Assignment:
Duplicate the lines starting with the line that contains "### Advance Setup Steps" and going on through the line that contains "[OpenGL 3.0+ setup", including both of those lines.

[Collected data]
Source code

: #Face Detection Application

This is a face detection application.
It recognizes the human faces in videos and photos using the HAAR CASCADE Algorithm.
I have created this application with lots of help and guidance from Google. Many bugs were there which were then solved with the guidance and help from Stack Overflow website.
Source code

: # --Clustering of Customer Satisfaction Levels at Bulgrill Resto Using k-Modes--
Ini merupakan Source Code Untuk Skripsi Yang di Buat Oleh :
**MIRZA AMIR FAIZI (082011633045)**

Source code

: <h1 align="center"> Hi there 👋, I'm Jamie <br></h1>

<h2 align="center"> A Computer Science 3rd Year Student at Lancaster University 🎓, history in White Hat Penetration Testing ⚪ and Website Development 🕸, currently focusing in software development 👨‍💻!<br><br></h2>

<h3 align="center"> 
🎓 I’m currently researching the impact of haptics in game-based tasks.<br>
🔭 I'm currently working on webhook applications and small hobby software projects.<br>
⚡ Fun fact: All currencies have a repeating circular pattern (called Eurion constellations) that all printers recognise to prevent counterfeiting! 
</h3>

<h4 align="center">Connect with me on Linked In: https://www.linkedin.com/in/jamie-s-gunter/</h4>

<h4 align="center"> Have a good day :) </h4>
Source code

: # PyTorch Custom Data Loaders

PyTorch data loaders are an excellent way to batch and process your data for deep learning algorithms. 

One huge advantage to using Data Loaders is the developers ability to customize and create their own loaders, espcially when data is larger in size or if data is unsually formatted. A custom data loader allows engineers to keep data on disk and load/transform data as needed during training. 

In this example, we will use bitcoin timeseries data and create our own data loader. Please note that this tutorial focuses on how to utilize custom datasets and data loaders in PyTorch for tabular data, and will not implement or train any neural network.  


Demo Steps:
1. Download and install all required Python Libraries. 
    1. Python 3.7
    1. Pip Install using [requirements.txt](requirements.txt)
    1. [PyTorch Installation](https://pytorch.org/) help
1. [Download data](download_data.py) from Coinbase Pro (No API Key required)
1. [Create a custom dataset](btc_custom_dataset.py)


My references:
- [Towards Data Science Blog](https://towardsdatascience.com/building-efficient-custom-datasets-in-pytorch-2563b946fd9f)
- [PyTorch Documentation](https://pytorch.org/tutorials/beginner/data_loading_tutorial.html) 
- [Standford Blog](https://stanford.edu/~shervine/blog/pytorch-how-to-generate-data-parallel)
...
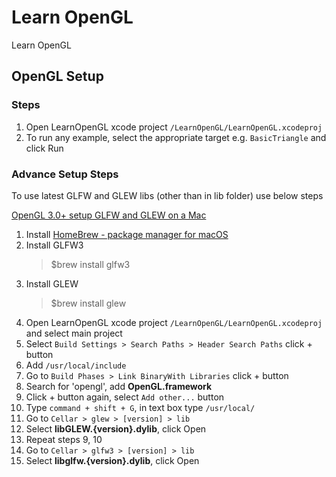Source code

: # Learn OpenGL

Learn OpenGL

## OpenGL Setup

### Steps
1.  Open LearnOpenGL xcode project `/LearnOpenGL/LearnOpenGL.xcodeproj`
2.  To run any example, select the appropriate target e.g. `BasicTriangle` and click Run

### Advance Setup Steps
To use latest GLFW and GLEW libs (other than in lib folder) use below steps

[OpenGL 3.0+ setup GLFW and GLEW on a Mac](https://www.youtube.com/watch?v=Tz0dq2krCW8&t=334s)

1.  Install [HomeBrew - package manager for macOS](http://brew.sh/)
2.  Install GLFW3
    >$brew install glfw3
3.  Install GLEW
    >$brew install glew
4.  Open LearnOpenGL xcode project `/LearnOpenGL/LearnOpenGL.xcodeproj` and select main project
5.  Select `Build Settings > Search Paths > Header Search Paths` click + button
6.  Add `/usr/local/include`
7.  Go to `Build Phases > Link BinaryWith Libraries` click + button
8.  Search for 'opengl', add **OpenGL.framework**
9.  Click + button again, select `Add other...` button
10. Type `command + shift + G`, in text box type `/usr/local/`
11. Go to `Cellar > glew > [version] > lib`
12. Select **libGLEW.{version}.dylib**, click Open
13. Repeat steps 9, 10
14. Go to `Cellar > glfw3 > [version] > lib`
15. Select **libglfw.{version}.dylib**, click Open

Response below:
### Advance Setup Steps
To use latest GLFW and GLEW libs (other than in lib folder) use below steps

[OpenGL 3.0+ setup GLFW and GLEW on a Mac](https://www.youtube.com/watch?v=Tz0dq2krCW8&t=334s)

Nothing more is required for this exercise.